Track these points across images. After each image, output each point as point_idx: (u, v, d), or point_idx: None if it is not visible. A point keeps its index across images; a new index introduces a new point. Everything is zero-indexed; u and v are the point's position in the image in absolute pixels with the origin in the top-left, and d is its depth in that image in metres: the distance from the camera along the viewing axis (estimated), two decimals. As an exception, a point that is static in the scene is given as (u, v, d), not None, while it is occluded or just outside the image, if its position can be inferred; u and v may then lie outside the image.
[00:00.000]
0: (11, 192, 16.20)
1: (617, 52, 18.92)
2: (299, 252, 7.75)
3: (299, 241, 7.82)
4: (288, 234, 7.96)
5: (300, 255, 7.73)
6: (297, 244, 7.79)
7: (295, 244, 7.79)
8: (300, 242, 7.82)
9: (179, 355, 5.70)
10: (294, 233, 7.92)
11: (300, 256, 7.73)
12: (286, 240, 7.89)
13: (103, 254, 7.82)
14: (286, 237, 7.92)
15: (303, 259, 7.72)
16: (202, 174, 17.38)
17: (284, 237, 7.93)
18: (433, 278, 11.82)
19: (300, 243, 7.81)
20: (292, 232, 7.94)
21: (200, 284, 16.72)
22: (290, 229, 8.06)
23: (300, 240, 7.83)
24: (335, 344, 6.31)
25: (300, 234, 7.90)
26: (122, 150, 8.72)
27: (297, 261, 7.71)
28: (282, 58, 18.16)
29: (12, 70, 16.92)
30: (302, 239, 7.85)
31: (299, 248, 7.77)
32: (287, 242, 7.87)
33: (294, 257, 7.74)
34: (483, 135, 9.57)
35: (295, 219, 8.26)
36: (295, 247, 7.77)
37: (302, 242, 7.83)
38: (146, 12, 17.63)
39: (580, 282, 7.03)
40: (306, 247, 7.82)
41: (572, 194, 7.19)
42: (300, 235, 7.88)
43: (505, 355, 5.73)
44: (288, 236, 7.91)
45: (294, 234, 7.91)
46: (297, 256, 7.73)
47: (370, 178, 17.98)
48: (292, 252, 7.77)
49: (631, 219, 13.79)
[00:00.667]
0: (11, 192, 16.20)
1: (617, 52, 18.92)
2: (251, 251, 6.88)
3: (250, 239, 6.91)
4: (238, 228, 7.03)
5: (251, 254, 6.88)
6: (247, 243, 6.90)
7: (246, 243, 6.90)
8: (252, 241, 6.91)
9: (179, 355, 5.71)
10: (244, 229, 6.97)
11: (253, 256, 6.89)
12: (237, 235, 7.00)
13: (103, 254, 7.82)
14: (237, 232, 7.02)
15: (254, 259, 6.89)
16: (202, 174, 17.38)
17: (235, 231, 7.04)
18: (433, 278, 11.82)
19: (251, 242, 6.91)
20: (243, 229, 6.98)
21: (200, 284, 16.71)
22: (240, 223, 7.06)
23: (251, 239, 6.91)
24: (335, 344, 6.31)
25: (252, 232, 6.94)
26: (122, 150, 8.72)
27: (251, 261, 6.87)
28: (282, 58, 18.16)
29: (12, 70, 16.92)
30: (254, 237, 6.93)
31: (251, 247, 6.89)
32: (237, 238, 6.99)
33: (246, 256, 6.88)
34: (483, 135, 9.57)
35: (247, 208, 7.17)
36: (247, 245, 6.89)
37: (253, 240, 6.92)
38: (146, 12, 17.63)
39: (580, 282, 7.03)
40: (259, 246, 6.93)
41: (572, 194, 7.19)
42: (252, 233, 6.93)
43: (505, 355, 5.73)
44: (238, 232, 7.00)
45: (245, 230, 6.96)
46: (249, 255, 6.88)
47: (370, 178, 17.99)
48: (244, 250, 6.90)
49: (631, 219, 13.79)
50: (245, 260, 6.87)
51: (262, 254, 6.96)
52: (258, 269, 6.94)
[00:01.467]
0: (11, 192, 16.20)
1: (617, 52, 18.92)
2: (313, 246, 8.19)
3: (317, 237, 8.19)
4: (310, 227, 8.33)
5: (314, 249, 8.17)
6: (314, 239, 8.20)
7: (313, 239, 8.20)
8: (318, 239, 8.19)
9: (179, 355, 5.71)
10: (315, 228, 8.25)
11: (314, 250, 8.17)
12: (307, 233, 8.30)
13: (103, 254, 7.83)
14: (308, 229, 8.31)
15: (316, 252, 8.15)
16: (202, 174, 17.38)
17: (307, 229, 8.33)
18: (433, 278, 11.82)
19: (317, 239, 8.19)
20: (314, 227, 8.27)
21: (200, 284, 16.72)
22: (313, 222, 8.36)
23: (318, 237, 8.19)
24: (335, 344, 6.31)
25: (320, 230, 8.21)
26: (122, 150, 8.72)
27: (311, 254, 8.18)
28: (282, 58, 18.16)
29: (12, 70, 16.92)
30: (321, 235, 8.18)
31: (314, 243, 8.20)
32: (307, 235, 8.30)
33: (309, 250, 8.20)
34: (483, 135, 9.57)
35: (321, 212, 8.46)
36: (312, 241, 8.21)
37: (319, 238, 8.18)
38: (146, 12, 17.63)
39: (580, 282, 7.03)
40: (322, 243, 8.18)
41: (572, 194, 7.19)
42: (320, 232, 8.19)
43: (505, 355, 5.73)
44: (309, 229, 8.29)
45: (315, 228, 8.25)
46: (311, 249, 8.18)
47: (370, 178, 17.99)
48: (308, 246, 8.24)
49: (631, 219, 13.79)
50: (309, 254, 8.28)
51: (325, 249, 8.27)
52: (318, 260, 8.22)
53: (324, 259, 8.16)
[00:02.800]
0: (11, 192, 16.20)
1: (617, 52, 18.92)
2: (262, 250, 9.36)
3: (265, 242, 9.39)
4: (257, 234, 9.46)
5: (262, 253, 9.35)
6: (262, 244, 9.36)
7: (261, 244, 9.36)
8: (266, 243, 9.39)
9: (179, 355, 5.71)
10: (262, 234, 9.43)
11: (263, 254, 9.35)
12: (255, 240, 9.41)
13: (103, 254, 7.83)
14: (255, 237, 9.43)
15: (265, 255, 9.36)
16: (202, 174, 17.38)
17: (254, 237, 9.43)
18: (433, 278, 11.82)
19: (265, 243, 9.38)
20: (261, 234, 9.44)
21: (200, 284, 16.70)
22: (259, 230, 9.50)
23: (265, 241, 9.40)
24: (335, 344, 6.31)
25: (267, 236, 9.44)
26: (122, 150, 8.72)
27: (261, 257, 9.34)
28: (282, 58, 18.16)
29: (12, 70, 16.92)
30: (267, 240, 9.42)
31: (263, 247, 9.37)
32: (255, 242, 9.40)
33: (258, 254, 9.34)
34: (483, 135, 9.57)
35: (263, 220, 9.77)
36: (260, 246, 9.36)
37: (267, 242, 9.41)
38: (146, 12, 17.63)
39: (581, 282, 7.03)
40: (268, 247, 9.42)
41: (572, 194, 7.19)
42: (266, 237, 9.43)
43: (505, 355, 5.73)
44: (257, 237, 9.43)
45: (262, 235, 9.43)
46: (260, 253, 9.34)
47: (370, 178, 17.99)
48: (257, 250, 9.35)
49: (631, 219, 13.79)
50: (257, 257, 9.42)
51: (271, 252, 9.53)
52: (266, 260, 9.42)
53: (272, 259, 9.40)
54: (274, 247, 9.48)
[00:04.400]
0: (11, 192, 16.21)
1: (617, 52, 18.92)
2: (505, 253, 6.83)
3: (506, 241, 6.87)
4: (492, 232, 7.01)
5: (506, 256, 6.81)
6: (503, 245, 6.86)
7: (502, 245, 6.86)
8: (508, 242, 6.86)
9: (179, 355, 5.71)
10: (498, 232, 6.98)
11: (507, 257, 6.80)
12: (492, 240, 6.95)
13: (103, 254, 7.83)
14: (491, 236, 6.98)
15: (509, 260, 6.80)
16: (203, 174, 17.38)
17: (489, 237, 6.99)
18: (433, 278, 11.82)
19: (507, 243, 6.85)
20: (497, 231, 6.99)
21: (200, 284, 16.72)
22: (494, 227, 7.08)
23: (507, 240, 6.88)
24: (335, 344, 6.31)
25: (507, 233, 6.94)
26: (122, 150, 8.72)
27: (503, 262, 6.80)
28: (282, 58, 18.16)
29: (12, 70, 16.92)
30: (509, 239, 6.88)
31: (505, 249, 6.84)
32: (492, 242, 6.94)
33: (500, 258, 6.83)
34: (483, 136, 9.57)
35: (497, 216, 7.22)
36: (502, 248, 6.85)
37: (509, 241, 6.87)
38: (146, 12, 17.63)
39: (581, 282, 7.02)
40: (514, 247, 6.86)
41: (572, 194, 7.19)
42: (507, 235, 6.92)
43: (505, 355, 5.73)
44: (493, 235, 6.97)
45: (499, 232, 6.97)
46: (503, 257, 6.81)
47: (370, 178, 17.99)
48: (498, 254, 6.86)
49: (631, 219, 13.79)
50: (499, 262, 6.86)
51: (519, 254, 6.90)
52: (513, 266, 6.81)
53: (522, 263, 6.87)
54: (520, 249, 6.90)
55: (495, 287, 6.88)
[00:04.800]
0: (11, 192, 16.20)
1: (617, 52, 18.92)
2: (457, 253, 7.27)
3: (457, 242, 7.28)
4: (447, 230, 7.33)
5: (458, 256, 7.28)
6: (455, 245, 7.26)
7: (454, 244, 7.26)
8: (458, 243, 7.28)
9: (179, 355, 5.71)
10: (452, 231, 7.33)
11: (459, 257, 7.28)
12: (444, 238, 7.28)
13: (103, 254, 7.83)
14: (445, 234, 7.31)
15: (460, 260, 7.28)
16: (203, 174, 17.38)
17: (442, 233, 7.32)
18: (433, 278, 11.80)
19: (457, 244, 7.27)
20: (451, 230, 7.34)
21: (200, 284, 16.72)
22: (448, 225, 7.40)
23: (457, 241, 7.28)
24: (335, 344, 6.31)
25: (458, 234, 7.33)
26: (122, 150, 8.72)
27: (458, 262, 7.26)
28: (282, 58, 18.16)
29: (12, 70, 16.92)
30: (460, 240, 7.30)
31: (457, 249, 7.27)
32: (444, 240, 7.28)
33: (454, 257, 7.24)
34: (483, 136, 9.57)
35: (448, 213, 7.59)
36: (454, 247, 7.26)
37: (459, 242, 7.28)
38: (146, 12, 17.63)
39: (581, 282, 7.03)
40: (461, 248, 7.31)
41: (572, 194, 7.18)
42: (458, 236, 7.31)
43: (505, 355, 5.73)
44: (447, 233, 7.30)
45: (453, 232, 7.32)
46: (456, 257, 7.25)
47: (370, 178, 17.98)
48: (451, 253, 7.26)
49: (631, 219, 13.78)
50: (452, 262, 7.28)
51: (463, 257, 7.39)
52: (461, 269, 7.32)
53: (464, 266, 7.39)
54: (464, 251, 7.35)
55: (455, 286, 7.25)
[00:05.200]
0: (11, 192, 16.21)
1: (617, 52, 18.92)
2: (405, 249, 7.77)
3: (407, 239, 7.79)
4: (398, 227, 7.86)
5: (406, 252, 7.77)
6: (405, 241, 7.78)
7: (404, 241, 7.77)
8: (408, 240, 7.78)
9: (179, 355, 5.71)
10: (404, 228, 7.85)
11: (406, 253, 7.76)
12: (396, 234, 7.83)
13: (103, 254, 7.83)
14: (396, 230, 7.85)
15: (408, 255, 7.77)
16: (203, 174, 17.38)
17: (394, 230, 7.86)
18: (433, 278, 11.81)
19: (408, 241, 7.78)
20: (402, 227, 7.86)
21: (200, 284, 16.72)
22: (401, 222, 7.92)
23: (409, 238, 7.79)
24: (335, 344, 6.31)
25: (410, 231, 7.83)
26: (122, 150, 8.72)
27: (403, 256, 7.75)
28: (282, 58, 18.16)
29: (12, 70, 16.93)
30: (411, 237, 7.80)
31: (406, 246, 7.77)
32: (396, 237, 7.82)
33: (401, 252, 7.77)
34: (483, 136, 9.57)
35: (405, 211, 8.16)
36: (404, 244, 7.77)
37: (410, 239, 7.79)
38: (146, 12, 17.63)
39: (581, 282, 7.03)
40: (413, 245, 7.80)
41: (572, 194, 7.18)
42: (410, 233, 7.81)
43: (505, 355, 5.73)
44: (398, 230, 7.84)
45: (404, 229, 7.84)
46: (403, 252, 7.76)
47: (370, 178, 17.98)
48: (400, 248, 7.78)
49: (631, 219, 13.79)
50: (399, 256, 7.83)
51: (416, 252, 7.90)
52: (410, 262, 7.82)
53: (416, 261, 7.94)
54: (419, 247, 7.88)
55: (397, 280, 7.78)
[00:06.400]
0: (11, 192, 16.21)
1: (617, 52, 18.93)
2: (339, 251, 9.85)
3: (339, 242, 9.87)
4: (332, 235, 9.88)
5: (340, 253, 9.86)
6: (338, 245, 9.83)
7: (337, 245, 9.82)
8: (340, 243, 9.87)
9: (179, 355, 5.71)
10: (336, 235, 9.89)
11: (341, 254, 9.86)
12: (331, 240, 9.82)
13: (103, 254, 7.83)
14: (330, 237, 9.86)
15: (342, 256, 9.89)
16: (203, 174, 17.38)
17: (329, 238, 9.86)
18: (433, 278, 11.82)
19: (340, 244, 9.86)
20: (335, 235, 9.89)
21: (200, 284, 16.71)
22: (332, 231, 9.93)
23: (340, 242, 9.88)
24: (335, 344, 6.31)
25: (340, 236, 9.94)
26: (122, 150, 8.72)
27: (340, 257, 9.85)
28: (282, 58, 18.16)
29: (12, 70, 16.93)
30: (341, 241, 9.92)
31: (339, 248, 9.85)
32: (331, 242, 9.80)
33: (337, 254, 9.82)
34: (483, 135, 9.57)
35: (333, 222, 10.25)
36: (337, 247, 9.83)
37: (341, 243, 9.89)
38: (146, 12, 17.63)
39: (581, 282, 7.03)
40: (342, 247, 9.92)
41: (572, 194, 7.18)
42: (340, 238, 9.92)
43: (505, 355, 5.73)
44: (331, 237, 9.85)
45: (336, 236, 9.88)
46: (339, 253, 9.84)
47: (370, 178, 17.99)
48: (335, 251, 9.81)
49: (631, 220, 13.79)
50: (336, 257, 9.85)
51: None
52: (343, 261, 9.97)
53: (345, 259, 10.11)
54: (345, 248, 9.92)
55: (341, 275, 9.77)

● ● ● ●

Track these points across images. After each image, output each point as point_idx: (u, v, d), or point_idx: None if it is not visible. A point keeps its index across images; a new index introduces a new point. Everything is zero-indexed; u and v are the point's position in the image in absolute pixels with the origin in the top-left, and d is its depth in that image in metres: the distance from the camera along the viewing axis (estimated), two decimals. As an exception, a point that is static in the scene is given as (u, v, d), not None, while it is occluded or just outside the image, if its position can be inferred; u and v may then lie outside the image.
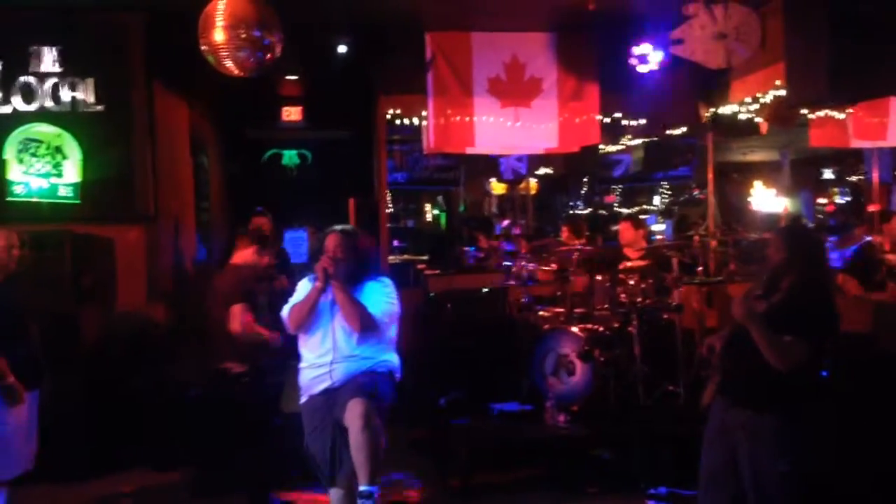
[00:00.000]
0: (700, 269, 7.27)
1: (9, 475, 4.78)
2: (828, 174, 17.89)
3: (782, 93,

● ● ● ●

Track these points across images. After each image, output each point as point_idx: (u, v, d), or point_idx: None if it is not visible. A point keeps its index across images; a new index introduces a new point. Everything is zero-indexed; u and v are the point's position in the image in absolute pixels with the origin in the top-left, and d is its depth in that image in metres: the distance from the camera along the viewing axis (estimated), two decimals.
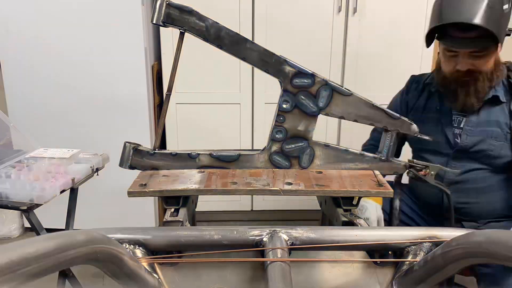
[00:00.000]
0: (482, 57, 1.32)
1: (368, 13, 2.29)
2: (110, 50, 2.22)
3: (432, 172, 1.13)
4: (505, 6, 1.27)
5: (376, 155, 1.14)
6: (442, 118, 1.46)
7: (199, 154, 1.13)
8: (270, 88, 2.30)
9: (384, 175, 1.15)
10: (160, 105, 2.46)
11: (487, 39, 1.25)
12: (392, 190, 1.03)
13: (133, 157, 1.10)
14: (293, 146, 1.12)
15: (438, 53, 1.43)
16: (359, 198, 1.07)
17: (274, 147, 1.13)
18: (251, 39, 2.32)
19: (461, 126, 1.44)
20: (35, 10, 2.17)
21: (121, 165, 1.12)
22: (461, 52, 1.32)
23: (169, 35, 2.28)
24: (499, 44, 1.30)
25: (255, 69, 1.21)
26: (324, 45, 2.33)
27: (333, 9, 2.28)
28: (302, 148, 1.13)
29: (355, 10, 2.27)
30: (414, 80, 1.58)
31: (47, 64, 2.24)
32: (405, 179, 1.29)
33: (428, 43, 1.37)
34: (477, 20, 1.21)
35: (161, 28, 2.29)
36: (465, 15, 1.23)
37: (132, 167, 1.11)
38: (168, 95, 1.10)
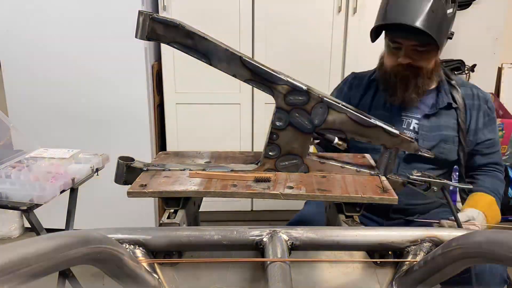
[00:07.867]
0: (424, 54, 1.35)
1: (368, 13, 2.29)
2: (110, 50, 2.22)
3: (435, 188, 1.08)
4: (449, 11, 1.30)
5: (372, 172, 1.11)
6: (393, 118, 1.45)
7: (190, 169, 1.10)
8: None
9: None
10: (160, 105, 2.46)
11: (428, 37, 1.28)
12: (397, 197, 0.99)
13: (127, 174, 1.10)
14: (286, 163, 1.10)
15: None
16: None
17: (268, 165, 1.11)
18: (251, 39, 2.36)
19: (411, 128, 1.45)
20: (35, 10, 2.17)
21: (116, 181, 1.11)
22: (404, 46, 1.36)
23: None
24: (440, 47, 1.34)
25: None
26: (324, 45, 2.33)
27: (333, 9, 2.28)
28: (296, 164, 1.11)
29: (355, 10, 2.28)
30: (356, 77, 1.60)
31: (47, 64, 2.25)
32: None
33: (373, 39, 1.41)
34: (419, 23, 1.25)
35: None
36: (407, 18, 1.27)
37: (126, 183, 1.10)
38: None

● ● ● ●

### [Exercise details]
Your reply is to repeat, unchanged, the lines above running from the one with "23: (300, 240, 7.83)" up to and including the one with "42: (300, 235, 7.88)".

### [Task answer]
23: (300, 240, 7.83)
24: (335, 344, 6.31)
25: (300, 234, 7.90)
26: (122, 150, 8.72)
27: (297, 261, 7.71)
28: (282, 58, 18.16)
29: (12, 70, 16.92)
30: (302, 239, 7.85)
31: (299, 248, 7.77)
32: (287, 242, 7.87)
33: (294, 257, 7.74)
34: (483, 135, 9.57)
35: (295, 219, 8.26)
36: (295, 247, 7.77)
37: (302, 242, 7.83)
38: (146, 12, 17.63)
39: (580, 282, 7.03)
40: (306, 247, 7.82)
41: (572, 194, 7.19)
42: (300, 235, 7.88)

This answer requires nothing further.